JP Morgan analyst Doug Anmuth expects negative headlines for Google’s parent-company Alphabet, Inc. (NASDAQ:GOOG) (NASDAQ:GOOGL) when the Department of Justice (DOJ) proposes a broad and punitive set of potential remedies against the company this week.
The DOJ is expected to file a high-level framework for potential remedies on Tuesday in its search distribution trial against Google.

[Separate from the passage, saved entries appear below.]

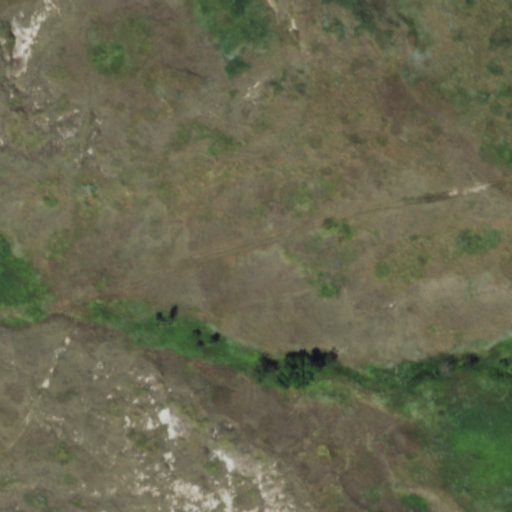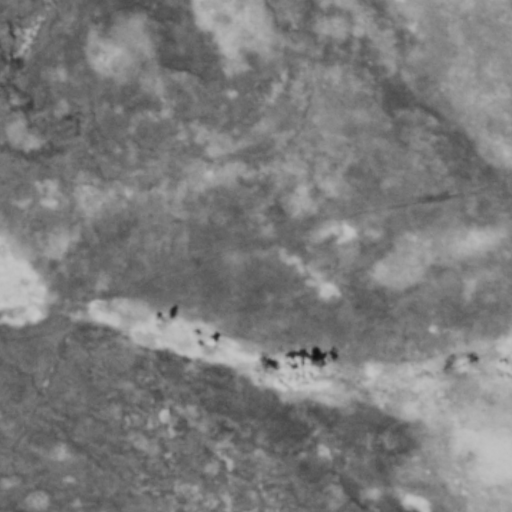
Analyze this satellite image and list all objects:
road: (216, 258)
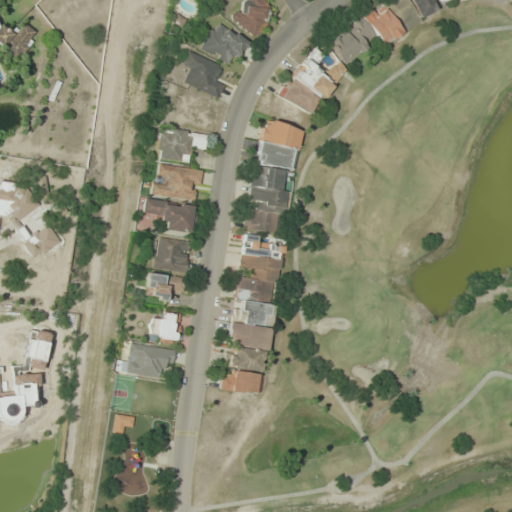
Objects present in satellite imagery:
road: (295, 10)
building: (249, 15)
building: (15, 39)
building: (221, 43)
building: (349, 47)
building: (200, 75)
building: (177, 143)
building: (270, 177)
building: (174, 182)
building: (40, 188)
building: (18, 214)
building: (168, 214)
road: (212, 235)
building: (169, 254)
building: (161, 285)
building: (249, 315)
building: (162, 327)
building: (144, 360)
building: (16, 384)
building: (120, 422)
river: (52, 434)
river: (50, 452)
river: (19, 459)
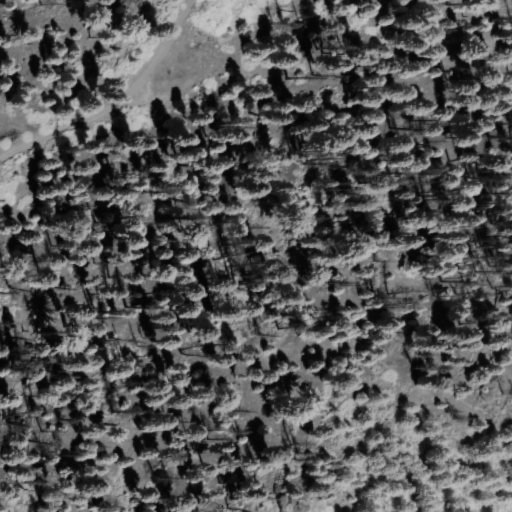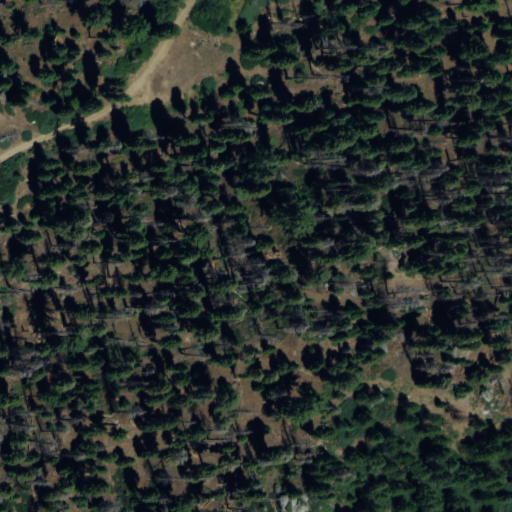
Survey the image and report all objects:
road: (112, 99)
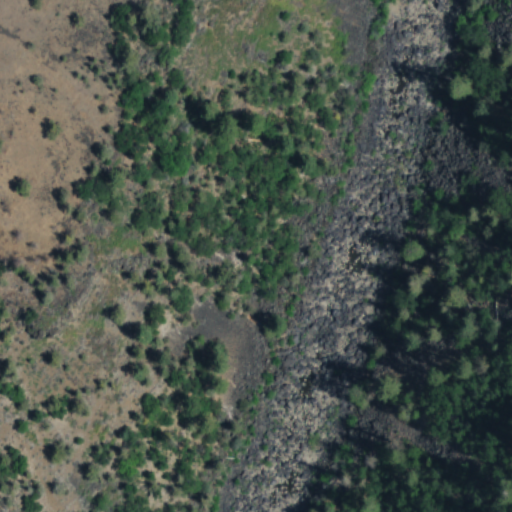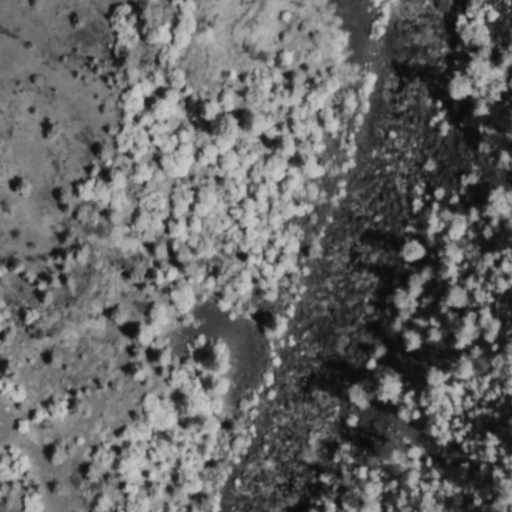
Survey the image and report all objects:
river: (363, 256)
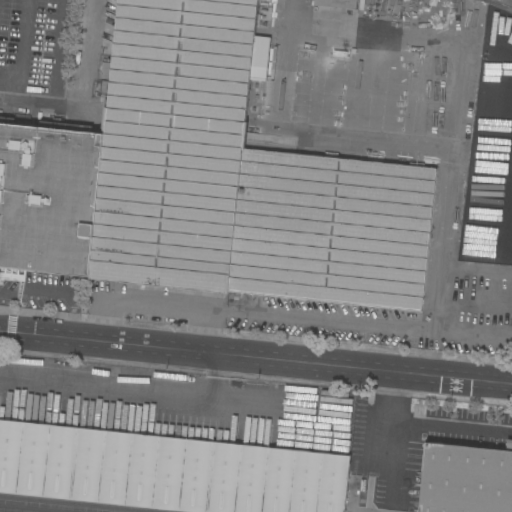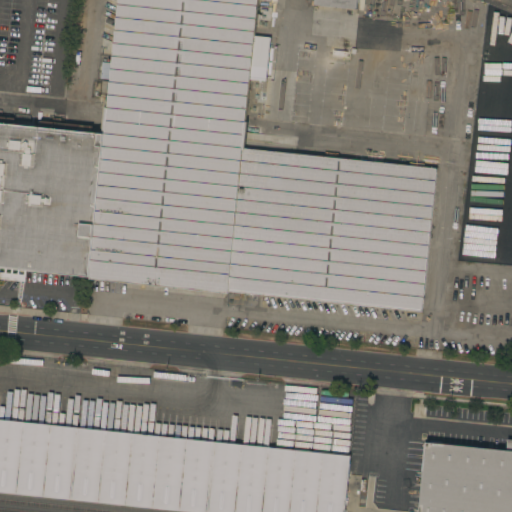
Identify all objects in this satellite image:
railway: (504, 2)
building: (334, 3)
building: (337, 3)
building: (362, 3)
road: (404, 34)
road: (58, 75)
railway: (410, 160)
building: (239, 176)
building: (204, 180)
building: (48, 197)
road: (54, 294)
road: (150, 301)
road: (354, 324)
road: (255, 355)
road: (191, 372)
road: (94, 384)
road: (427, 424)
building: (166, 470)
building: (167, 470)
building: (464, 479)
building: (466, 479)
railway: (54, 506)
railway: (10, 510)
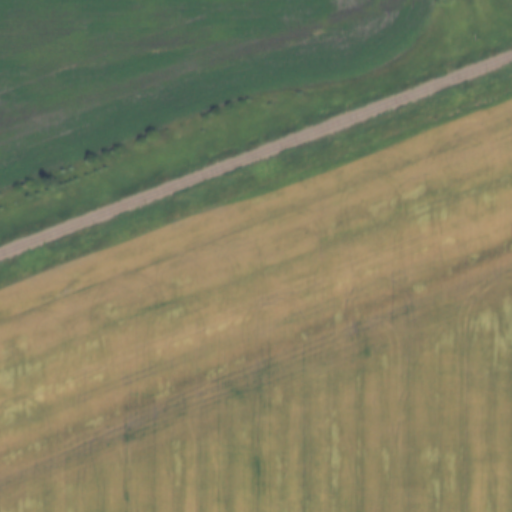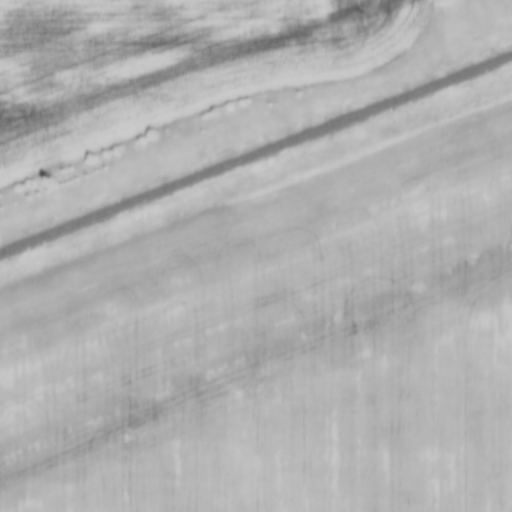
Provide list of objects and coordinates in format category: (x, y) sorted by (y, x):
crop: (172, 63)
railway: (256, 154)
crop: (282, 348)
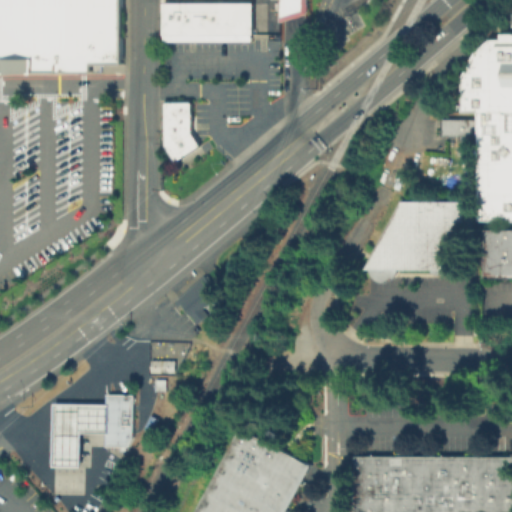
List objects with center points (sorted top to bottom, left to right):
road: (324, 7)
road: (341, 7)
building: (293, 9)
road: (293, 9)
road: (141, 16)
building: (208, 21)
building: (207, 22)
building: (59, 35)
road: (296, 45)
road: (236, 63)
road: (141, 66)
road: (301, 66)
road: (366, 66)
road: (394, 75)
road: (70, 87)
road: (432, 92)
road: (217, 106)
building: (178, 116)
road: (269, 116)
building: (489, 124)
building: (179, 127)
building: (180, 144)
road: (47, 161)
road: (6, 173)
parking lot: (53, 179)
road: (141, 179)
road: (380, 182)
road: (230, 194)
road: (92, 201)
building: (424, 239)
building: (427, 240)
building: (499, 253)
railway: (282, 257)
road: (322, 283)
road: (79, 293)
building: (197, 298)
road: (420, 298)
building: (200, 299)
road: (500, 306)
road: (148, 315)
road: (87, 323)
road: (254, 353)
road: (411, 360)
road: (497, 362)
building: (162, 385)
road: (63, 418)
building: (118, 419)
road: (425, 420)
road: (24, 424)
building: (90, 426)
road: (14, 428)
gas station: (75, 429)
building: (75, 429)
road: (338, 432)
road: (92, 442)
building: (249, 476)
building: (258, 479)
building: (432, 483)
building: (433, 484)
parking lot: (19, 495)
road: (0, 511)
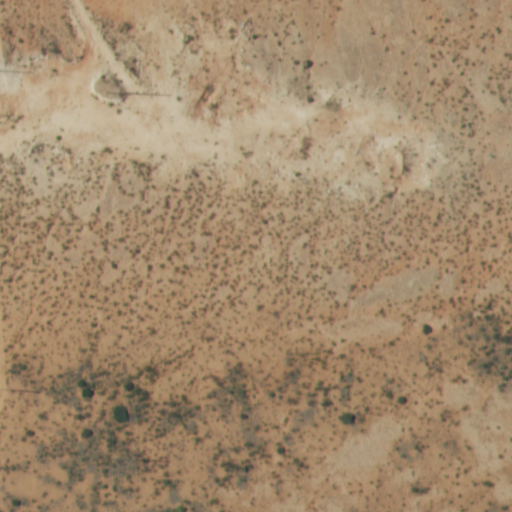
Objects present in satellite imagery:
power tower: (109, 93)
road: (149, 105)
power tower: (114, 458)
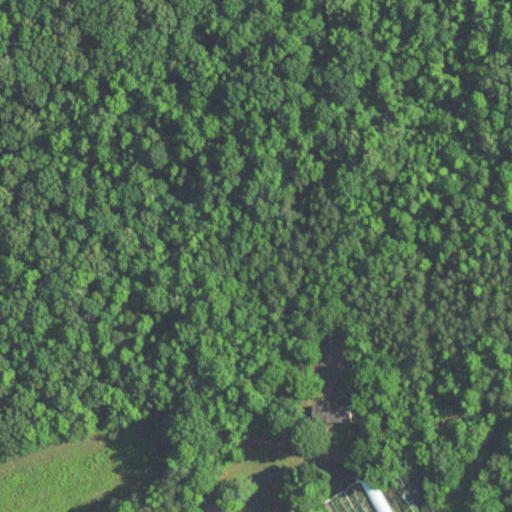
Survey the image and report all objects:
building: (318, 406)
road: (364, 425)
road: (266, 474)
road: (224, 506)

Anmuth said he expects the DOJ to file a “wide-ranging and far-reaching set of potential remedies, most likely more than the DOJ thinks it could ultimately win.”
The JP Morgan analyst sees five potential remedies which could include:
- No exclusive default search agreements for Google across all browsers, OEMs and carriers
- The separation of Android & Chrome from Google
- The separation of Google Search ads from Google
- Limitations on how Google can implement AI in search
- Data sharing, including providing API or patent access to search competitors
Anmuth predicted Google could see up to a 10% hit on its earnings per share due to these changes and noted the stock has underperformed the market since the judge ruled against the company on Aug. 5. He pointed to the likely negative impacts of the remedies on Alphabet’s revenue, earnings and overall competitive positioning as drivers of the stock’s recent underperformance.
JP Morgan said it remains bullish on Google’s search growth, progress in GenAI and maintained Alphabet with an Overweight and a price target of $208. However, the firm said it prefers Amazon, Inc. (NASDAQ:AMZN) or Meta Platforms, Inc. (NASDAQ:META) among the mega-caps as Alphabet shares could be range-bound for an extended period of time.